In the C1_W2_Lab02_Multiple_Variable_Soln, in the part of compute gradient we have the following function:

def compute_gradient(X, y, w, b): 
    Computes the gradient for linear regression 
      X (ndarray (m,n)): Data, m examples with n features
      y (ndarray (m,)) : target values
      w (ndarray (n,)) : model parameters  
      b (scalar)       : model parameter
      dj_dw (ndarray (n,)): The gradient of the cost w.r.t. the parameters w. 
      dj_db (scalar):       The gradient of the cost w.r.t. the parameter b. 
    m,n = X.shape           #(number of examples, number of features)
    dj_dw = np.zeros((n,))
    dj_db = 0.

    for i in range(m):                             
        err = (np.dot(X[i], w) + b) - y[i]   
        for j in range(n):                         
            dj_dw[j] = dj_dw[j] + err * X[i, j]    
        dj_db = dj_db + err                        
    dj_dw = dj_dw / m                                
    dj_db = dj_db / m                                
    return dj_db, dj_dw

Since the derivatives are a cumulate sum over all examples, shouldn’t it be
dj_dw[j] += err * X[i, j] and then divide by m?
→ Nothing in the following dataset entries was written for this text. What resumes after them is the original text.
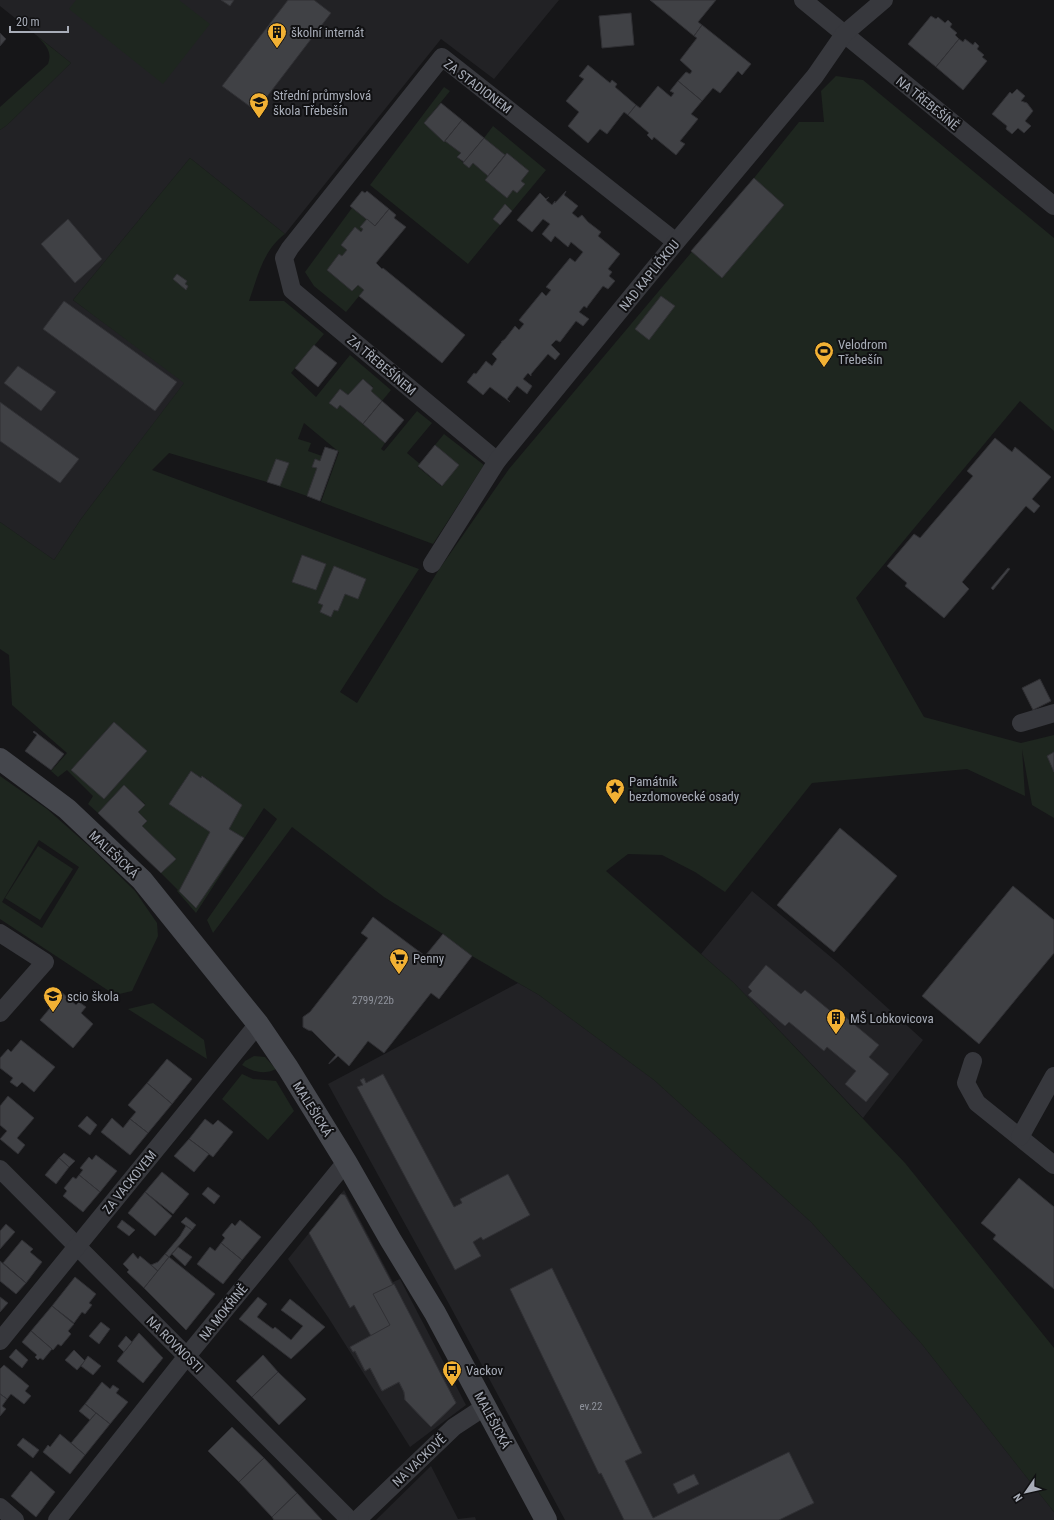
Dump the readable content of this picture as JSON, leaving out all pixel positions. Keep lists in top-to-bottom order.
{
  "streets": {
    "street": [
      "ZA STADIONEM",
      "NA TŘEBEŠÍNĚ",
      "NAD KAPLIČKOU",
      "ZA TŘEBEŠÍNEM",
      "MALEŠICKÁ",
      "ZA VACKOVEM",
      "NA MOKŘINĚ",
      "NA ROVNOSTI",
      "NA VACKOVĚ"
    ]
  },
  "crossings": [
    ["ZA STADIONEM", "NAD KAPLIČKOU"],
    ["ZA STADIONEM", "ZA TŘEBEŠÍNEM"],
    ["NA TŘEBEŠÍNĚ", "NAD KAPLIČKOU"],
    ["NAD KAPLIČKOU", "ZA TŘEBEŠÍNEM"],
    ["MALEŠICKÁ", "ZA VACKOVEM"],
    ["MALEŠICKÁ", "NA MOKŘINĚ"],
    ["MALEŠICKÁ", "NA VACKOVĚ"],
    ["ZA VACKOVEM", "NA ROVNOSTI"],
    ["NA MOKŘINĚ", "NA ROVNOSTI"]
  ],
  "places": {
    "building": ["školní internát", "MŠ Lobkovicova"],
    "school or university": ["Střední průmyslová škola Třebešín", "scio škola"],
    "sports": ["Velodrom Třebešín"],
    "place": ["Památník bezdomovecké osady"],
    "supermarket": ["Penny"],
    "bus stop": ["Vackov"]
  },
  "house_numbers": ["2799/22b", "ev.22"],
  "scale_bar": "20 m",
  "north": "bottom left"
}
I having trouble associating this code with the provided formulas. Can someone help me?

The code you propose would add dj_dw[j] to itself on every iteration of j, resulting in the gradients being 2 times too large.

You can either use “q += …”, or “q = q + …”, but not both at the same time.

I correct the code, in my option it should be dj_dw[j] += err * X[i, j] the same for b, dj_db += err . I’ve changed, and got the same results

I’m just having a hard time to understand the code how it was written. I can’t associate it with the original formula

OMG! I’m feeling dum right now hahahaah. I have just understood what you said. The cumulative sum is already happening, I just did not paid attention to the code. The inner for loop can also be changed to dj_dw += err * X[i, :] to update the entire vector all at once. It also yields the same result.

You can also omit the for-loop over the features, and compute that using a matrix product.